Exact copies of all the entries are required, and no pictures should appear in them.

> _Extracted entries_
=== Begin Enclosure ===
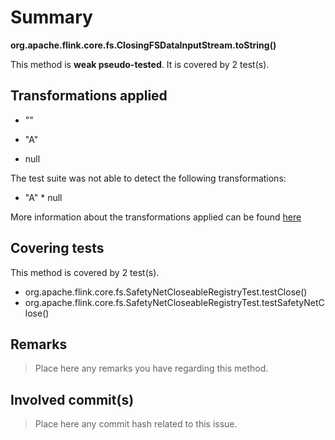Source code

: # Summary
**org.apache.flink.core.fs.ClosingFSDataInputStream.toString()**

This method is **weak pseudo-tested**.
It is covered by 2 test(s). 


## Transformations applied

- &quot;&quot;

- &quot;A&quot;

- null


The test suite was not able to detect the following transformations:
 * &quot;A&quot;  * null 


More information about the transformations applied can be found [here](https://github.com/STAMP-project/pitest-descartes)

## Covering tests
This method is covered by 2 test(s).
* org.apache.flink.core.fs.SafetyNetCloseableRegistryTest.testClose()
* org.apache.flink.core.fs.SafetyNetCloseableRegistryTest.testSafetyNetClose()


## Remarks
> Place here any remarks you have regarding this method.

## Involved commit(s)

> Place here any commit hash related to this issue.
=== End Enclosure ===
> _Exercise answer_
Source code

: # Summary
**org.apache.flink.core.fs.ClosingFSDataInputStream.toString()**

This method is **weak pseudo-tested**.
It is covered by 2 test(s). 


## Transformations applied

- &quot;&quot;

- &quot;A&quot;

- null


The test suite was not able to detect the following transformations:
 * &quot;A&quot;  * null 


More information about the transformations applied can be found [here](https://github.com/STAMP-project/pitest-descartes)

## Covering tests
This method is covered by 2 test(s).
* org.apache.flink.core.fs.SafetyNetCloseableRegistryTest.testClose()
* org.apache.flink.core.fs.SafetyNetCloseableRegistryTest.testSafetyNetClose()


## Remarks
> Place here any remarks you have regarding this method.

## Involved commit(s)

> Place here any commit hash related to this issue.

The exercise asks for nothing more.